> REQUIREMENT:
Using the records provided below, locate and copy each line that contains the word "Whimsy".

--- DATASET ENTRIES Enclosed Below ---

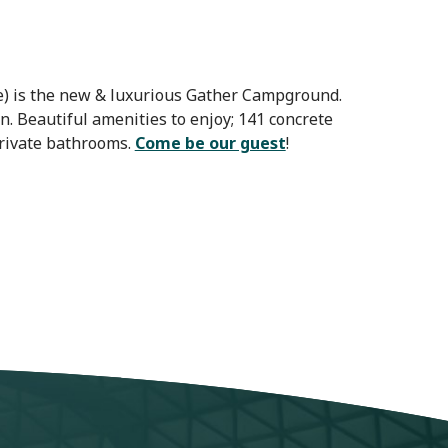
le) is the new & luxurious Gather Campground.
 Beautiful amenities to enjoy; 141 concrete
private bathrooms.
Come be our guest
!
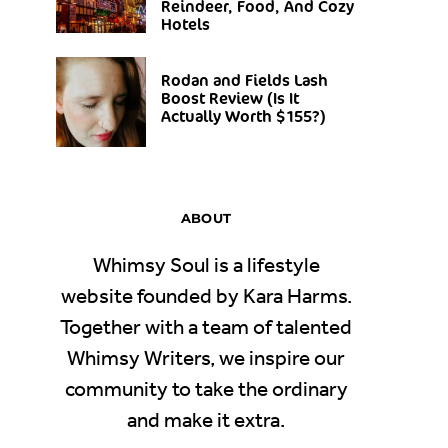
Reindeer, Food, And Cozy
Hotels
Rodan and Fields Lash
Boost Review (Is It
Actually Worth $155?)
ABOUT
Whimsy Soul is a lifestyle
website founded by Kara Harms.
Together with a team of talented
Whimsy Writers, we inspire our
community to take the ordinary
and make it extra.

--- End of Enclosed DATASET ENTRIES ---

> ANSWER AREA:
Whimsy Soul is a lifestyle
Whimsy Writers, we inspire our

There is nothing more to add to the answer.